Why should I invest in IPO?
➡ Access to capital to fund growth
Public placement of shares on a stock exchange allows the company to attract capital to fund both organic growth (modernisation and upgrade of production facilities, implementation of capital-intensive projects) and acquisitive expansion.
➡ Maximum value of the company
Normally, an IPO is an offer to a large number of institutional and retail investors to become shareholders of the company.

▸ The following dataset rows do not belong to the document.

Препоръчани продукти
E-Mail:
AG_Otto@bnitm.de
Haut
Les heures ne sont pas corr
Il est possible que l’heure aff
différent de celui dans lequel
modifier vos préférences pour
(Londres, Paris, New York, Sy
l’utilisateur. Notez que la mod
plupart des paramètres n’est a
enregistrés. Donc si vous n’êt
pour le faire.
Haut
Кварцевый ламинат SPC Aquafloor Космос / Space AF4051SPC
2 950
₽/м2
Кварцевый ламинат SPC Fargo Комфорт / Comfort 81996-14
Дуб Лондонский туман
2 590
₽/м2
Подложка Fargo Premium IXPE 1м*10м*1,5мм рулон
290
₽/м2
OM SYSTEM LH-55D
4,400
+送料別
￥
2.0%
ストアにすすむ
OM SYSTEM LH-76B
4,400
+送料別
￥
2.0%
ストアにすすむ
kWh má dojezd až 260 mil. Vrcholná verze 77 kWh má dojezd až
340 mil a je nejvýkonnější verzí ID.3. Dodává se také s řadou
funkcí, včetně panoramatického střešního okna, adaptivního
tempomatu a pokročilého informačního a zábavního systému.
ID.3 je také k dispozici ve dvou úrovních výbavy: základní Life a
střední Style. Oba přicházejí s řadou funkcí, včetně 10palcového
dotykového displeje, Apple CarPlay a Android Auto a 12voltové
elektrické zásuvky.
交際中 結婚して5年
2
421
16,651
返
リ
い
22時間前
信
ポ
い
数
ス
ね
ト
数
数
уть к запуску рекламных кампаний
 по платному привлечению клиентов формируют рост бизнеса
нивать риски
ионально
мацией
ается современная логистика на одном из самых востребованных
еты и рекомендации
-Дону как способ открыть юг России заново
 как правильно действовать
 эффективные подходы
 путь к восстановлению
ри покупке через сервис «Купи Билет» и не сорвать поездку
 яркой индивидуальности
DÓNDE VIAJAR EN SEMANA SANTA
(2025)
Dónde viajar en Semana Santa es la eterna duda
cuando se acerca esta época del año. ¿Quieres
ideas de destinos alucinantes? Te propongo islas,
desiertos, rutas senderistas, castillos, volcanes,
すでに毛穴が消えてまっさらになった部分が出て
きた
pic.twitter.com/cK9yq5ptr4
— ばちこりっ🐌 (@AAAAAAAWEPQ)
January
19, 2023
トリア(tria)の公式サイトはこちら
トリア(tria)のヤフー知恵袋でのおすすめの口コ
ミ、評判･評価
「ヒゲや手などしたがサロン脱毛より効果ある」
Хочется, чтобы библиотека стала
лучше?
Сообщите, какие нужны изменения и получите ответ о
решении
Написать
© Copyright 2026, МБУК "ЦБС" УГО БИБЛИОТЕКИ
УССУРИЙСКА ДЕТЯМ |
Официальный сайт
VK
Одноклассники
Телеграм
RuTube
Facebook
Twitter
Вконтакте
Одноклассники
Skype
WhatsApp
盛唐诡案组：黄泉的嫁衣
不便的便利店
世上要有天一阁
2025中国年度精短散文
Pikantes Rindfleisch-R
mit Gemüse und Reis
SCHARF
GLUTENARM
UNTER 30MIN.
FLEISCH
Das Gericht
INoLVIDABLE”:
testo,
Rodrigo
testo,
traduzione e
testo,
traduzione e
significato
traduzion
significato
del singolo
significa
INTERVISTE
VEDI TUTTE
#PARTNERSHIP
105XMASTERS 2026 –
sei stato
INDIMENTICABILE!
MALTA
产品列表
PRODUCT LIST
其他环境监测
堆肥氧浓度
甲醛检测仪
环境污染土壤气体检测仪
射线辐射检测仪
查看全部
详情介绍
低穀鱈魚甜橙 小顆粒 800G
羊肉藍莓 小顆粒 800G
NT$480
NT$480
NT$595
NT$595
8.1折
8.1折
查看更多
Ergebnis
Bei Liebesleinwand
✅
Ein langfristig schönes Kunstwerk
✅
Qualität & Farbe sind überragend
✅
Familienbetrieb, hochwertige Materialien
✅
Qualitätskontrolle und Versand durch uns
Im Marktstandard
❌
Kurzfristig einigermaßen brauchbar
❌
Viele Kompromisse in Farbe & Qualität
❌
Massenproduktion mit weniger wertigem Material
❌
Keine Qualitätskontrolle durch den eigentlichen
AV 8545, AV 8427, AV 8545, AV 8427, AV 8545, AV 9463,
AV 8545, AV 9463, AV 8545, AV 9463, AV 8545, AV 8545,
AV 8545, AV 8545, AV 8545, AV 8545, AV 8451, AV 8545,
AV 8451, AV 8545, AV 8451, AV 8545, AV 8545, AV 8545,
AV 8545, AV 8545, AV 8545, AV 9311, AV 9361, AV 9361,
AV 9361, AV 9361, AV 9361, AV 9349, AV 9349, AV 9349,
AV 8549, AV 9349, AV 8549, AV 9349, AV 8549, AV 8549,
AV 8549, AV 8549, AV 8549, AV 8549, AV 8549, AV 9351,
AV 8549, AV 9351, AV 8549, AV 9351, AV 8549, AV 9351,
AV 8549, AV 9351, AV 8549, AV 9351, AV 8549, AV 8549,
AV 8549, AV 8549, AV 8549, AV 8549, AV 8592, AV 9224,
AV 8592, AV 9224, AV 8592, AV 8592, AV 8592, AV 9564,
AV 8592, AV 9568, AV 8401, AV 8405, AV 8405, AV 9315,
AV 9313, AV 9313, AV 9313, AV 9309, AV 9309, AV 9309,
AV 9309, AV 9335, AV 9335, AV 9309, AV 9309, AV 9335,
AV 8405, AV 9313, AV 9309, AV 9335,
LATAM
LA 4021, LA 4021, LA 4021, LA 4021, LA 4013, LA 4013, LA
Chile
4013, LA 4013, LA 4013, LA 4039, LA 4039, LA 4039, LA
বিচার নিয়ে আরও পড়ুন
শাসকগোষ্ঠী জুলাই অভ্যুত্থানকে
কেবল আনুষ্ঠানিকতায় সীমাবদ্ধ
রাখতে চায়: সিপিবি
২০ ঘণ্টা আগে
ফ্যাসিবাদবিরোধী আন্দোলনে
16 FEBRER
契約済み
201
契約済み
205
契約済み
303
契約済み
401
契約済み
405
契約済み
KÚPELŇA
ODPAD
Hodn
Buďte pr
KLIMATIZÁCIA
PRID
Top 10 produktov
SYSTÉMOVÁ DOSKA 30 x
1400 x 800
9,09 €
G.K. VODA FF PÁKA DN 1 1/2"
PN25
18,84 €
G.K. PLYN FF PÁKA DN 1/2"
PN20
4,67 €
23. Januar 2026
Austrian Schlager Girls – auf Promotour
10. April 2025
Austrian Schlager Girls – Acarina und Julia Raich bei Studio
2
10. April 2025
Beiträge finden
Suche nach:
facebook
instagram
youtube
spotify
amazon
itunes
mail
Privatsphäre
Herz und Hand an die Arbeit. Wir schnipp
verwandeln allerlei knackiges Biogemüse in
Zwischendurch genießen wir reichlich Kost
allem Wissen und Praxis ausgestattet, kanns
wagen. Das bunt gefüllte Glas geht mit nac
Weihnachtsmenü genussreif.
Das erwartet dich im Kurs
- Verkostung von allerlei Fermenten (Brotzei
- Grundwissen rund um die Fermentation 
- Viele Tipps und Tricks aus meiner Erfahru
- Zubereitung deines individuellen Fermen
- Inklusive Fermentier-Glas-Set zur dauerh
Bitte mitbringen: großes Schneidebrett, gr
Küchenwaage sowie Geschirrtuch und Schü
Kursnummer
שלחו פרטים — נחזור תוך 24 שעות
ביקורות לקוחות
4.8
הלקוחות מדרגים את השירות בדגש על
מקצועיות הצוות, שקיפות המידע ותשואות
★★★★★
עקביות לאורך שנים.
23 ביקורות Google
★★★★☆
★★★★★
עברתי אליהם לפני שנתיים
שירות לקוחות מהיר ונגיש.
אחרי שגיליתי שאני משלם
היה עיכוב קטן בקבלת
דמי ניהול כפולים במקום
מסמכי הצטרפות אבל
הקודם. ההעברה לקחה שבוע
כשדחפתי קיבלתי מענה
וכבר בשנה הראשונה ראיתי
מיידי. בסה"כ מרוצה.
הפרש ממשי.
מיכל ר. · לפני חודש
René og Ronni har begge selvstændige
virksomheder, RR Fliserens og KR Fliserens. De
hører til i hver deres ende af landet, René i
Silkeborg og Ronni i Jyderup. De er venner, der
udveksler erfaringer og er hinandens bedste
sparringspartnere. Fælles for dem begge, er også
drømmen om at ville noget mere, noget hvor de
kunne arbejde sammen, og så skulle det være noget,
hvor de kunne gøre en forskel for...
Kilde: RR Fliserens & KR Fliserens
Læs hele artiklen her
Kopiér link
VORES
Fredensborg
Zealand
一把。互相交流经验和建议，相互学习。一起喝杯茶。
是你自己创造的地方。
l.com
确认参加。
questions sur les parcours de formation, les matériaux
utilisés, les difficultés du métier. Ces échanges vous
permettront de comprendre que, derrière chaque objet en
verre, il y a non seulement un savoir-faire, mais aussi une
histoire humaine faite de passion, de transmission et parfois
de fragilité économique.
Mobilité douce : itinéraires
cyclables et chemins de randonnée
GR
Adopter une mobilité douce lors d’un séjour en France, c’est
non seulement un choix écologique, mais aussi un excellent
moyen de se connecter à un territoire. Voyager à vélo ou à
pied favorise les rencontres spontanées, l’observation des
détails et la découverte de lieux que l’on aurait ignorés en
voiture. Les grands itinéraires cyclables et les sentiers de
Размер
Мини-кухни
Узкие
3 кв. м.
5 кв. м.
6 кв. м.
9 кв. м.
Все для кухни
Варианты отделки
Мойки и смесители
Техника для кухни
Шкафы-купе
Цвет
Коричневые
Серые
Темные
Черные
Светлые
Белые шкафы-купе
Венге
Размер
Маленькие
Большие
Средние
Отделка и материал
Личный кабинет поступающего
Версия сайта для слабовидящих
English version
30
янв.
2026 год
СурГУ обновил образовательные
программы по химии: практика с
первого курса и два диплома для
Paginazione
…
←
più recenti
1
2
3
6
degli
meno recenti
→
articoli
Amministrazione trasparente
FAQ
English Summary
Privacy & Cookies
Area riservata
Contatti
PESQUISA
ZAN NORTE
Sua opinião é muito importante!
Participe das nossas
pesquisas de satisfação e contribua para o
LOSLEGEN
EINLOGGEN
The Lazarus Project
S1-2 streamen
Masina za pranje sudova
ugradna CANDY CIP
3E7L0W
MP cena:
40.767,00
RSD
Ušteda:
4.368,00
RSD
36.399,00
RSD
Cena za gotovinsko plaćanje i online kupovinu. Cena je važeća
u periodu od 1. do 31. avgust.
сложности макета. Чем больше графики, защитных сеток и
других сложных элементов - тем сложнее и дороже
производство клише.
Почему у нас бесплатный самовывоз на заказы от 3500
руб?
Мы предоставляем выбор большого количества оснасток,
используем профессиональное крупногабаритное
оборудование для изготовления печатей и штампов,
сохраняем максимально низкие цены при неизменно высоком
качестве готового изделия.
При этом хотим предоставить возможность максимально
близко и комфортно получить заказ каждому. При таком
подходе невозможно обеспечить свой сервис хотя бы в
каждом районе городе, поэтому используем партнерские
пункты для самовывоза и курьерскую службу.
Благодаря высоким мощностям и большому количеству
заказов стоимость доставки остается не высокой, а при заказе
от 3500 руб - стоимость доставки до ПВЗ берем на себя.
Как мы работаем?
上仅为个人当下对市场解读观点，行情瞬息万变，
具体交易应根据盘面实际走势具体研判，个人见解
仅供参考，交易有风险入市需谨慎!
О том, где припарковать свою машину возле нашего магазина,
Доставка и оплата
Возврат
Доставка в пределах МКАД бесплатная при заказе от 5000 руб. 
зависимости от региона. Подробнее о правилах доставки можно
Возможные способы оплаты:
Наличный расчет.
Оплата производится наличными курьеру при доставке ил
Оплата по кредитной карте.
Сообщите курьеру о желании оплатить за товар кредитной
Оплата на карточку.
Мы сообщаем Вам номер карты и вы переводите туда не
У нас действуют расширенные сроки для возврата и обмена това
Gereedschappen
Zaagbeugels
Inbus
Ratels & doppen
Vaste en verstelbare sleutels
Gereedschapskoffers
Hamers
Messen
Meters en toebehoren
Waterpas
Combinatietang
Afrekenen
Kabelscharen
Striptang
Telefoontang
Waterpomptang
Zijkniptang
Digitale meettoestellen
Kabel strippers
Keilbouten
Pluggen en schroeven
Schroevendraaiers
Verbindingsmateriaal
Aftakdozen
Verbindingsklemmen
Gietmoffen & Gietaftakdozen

The very multitude of large investors and their confidence in the liquidity of their investment in a public entity assure the current owners of a private company about achieving the maximum possible valuation of the business at the time of an IPO or afterwards.
➡ Extra assurances for partners, suppliers and clients
Partners and contractors of a public company feel more confident about its financial state and organisational capabilities as compared to those of a non-transparent private business.
➡ Enhanced loyalty of key personnel
Publicly available information about the share price of a public company allows development of employee motivation schemes based on partial remuneration of staff in the form of participation in the equity capital (for example, share options).
➡ Superior efficiency of the business
Conduct of various due diligences during the IPO process requires a thorough and comprehensive analysis of the company’s business model. During the IPO implementation process, certain internal changes take place, including modification of the organisational structure; selection of the key personnel and delegation of responsibilities; improvement of internal reporting and controls; as well as critical evaluation of the efficiency of the entire business.